Assignment - Copy out the text of the material below without the pictures, replacing "Zanussi" with "Electrolux" wherever it appears and leaving everything else unchanged.

[Data entries]
== Segment start ==
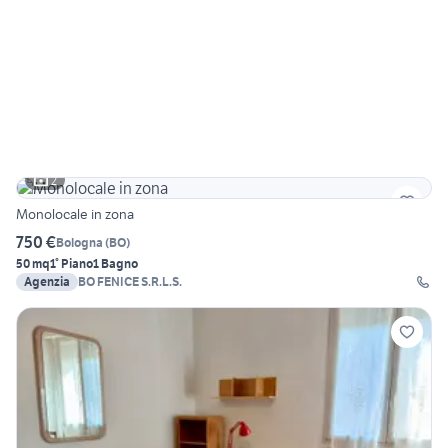
2
Monolocale in zona
750 €
Bologna
(
BO
)
50 mq
1° Piano
1 Bagno
Agenzia
BO FENICE S.R.L.S.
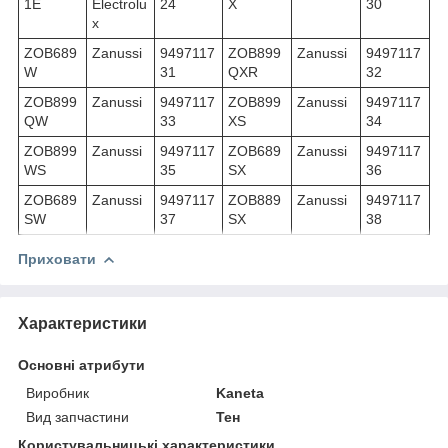
1E
Electrolu
24
X
30
x
ZOB689
Zanussi
9497117
ZOB899
Zanussi
9497117
W
31
QXR
32
ZOB899
Zanussi
9497117
ZOB899
Zanussi
9497117
QW
33
XS
34
ZOB899
Zanussi
9497117
ZOB689
Zanussi
9497117
WS
35
SX
36
ZOB689
Zanussi
9497117
ZOB889
Zanussi
9497117
SW
37
SX
38
Приховати
Характеристики
Основні атрибути
Виробник
Kaneta
Вид запчастини
Тен
Користувальницькі характеристики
== Segment end ==
Answer space -
2
Monolocale in zona
750 €
Bologna
(
BO
)
50 mq
1° Piano
1 Bagno
Agenzia
BO FENICE S.R.L.S.
1E
Electrolu
24
X
30
x
ZOB689
Electrolux
9497117
ZOB899
Electrolux
9497117
W
31
QXR
32
ZOB899
Electrolux
9497117
ZOB899
Electrolux
9497117
QW
33
XS
34
ZOB899
Electrolux
9497117
ZOB689
Electrolux
9497117
WS
35
SX
36
ZOB689
Electrolux
9497117
ZOB889
Electrolux
9497117
SW
37
SX
38
Приховати
Характеристики
Основні атрибути
Виробник
Kaneta
Вид запчастини
Тен
Користувальницькі характеристики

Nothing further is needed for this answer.